ASSIGNED TASK:
Output the entries below without any alteration.

DATA:
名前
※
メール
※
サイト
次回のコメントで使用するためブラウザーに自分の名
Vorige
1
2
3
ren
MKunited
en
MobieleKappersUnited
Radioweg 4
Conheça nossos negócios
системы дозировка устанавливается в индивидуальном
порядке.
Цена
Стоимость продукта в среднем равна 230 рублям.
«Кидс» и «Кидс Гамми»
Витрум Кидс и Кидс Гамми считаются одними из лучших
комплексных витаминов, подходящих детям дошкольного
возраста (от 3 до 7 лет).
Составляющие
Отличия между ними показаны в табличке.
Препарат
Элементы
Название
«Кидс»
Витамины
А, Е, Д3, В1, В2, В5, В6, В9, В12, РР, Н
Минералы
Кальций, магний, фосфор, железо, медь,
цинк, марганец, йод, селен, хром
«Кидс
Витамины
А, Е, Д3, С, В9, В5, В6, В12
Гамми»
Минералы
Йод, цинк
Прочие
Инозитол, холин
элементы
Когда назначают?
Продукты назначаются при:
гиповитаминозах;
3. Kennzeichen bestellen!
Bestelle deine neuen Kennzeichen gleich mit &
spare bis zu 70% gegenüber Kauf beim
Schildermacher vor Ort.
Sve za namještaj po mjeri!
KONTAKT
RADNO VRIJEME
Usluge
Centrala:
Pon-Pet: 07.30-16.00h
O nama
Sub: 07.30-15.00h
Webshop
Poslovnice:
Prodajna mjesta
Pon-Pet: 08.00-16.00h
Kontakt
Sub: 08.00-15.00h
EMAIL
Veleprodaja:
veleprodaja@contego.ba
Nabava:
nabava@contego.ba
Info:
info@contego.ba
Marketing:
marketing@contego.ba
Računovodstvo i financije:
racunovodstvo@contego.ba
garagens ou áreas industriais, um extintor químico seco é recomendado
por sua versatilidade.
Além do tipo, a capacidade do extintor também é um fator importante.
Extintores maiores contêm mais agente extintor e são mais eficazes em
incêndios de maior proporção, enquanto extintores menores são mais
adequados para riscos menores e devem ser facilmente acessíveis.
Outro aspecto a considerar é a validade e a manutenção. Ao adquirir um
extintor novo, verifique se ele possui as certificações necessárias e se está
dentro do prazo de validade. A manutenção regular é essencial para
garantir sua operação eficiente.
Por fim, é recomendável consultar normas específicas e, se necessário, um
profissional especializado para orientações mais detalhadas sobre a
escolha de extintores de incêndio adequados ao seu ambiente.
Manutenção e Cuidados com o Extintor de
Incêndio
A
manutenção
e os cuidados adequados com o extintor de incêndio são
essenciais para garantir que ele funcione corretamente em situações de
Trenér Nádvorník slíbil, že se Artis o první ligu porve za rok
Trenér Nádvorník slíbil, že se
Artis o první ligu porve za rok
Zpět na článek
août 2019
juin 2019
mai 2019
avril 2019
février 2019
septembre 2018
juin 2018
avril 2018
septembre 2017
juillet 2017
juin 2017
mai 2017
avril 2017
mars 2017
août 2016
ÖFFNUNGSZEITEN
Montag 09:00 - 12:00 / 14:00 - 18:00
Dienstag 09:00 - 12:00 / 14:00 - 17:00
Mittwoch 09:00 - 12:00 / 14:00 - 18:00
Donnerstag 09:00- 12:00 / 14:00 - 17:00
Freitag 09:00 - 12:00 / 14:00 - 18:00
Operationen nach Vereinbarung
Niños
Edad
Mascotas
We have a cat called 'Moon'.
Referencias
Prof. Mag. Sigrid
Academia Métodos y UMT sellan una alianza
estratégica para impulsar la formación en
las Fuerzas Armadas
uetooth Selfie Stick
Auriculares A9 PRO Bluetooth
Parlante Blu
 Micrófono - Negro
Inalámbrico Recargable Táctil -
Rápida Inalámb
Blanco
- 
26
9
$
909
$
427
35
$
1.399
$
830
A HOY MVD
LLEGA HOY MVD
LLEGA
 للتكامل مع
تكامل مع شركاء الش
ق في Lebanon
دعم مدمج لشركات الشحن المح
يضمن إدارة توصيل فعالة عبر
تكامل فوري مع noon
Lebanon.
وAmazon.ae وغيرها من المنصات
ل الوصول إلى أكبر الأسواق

PROBLEM SOLUTION:
名前
※
メール
※
サイト
次回のコメントで使用するためブラウザーに自分の名
Vorige
1
2
3
ren
MKunited
en
MobieleKappersUnited
Radioweg 4
Conheça nossos negócios
системы дозировка устанавливается в индивидуальном
порядке.
Цена
Стоимость продукта в среднем равна 230 рублям.
«Кидс» и «Кидс Гамми»
Витрум Кидс и Кидс Гамми считаются одними из лучших
комплексных витаминов, подходящих детям дошкольного
возраста (от 3 до 7 лет).
Составляющие
Отличия между ними показаны в табличке.
Препарат
Элементы
Название
«Кидс»
Витамины
А, Е, Д3, В1, В2, В5, В6, В9, В12, РР, Н
Минералы
Кальций, магний, фосфор, железо, медь,
цинк, марганец, йод, селен, хром
«Кидс
Витамины
А, Е, Д3, С, В9, В5, В6, В12
Гамми»
Минералы
Йод, цинк
Прочие
Инозитол, холин
элементы
Когда назначают?
Продукты назначаются при:
гиповитаминозах;
3. Kennzeichen bestellen!
Bestelle deine neuen Kennzeichen gleich mit &
spare bis zu 70% gegenüber Kauf beim
Schildermacher vor Ort.
Sve za namještaj po mjeri!
KONTAKT
RADNO VRIJEME
Usluge
Centrala:
Pon-Pet: 07.30-16.00h
O nama
Sub: 07.30-15.00h
Webshop
Poslovnice:
Prodajna mjesta
Pon-Pet: 08.00-16.00h
Kontakt
Sub: 08.00-15.00h
EMAIL
Veleprodaja:
veleprodaja@contego.ba
Nabava:
nabava@contego.ba
Info:
info@contego.ba
Marketing:
marketing@contego.ba
Računovodstvo i financije:
racunovodstvo@contego.ba
garagens ou áreas industriais, um extintor químico seco é recomendado
por sua versatilidade.
Além do tipo, a capacidade do extintor também é um fator importante.
Extintores maiores contêm mais agente extintor e são mais eficazes em
incêndios de maior proporção, enquanto extintores menores são mais
adequados para riscos menores e devem ser facilmente acessíveis.
Outro aspecto a considerar é a validade e a manutenção. Ao adquirir um
extintor novo, verifique se ele possui as certificações necessárias e se está
dentro do prazo de validade. A manutenção regular é essencial para
garantir sua operação eficiente.
Por fim, é recomendável consultar normas específicas e, se necessário, um
profissional especializado para orientações mais detalhadas sobre a
escolha de extintores de incêndio adequados ao seu ambiente.
Manutenção e Cuidados com o Extintor de
Incêndio
A
manutenção
e os cuidados adequados com o extintor de incêndio são
essenciais para garantir que ele funcione corretamente em situações de
Trenér Nádvorník slíbil, že se Artis o první ligu porve za rok
Trenér Nádvorník slíbil, že se
Artis o první ligu porve za rok
Zpět na článek
août 2019
juin 2019
mai 2019
avril 2019
février 2019
septembre 2018
juin 2018
avril 2018
septembre 2017
juillet 2017
juin 2017
mai 2017
avril 2017
mars 2017
août 2016
ÖFFNUNGSZEITEN
Montag 09:00 - 12:00 / 14:00 - 18:00
Dienstag 09:00 - 12:00 / 14:00 - 17:00
Mittwoch 09:00 - 12:00 / 14:00 - 18:00
Donnerstag 09:00- 12:00 / 14:00 - 17:00
Freitag 09:00 - 12:00 / 14:00 - 18:00
Operationen nach Vereinbarung
Niños
Edad
Mascotas
We have a cat called 'Moon'.
Referencias
Prof. Mag. Sigrid
Academia Métodos y UMT sellan una alianza
estratégica para impulsar la formación en
las Fuerzas Armadas
uetooth Selfie Stick
Auriculares A9 PRO Bluetooth
Parlante Blu
 Micrófono - Negro
Inalámbrico Recargable Táctil -
Rápida Inalámb
Blanco
- 
26
9
$
909
$
427
35
$
1.399
$
830
A HOY MVD
LLEGA HOY MVD
LLEGA
 للتكامل مع
تكامل مع شركاء الش
ق في Lebanon
دعم مدمج لشركات الشحن المح
يضمن إدارة توصيل فعالة عبر
تكامل فوري مع noon
Lebanon.
وAmazon.ae وغيرها من المنصات
ل الوصول إلى أكبر الأسواق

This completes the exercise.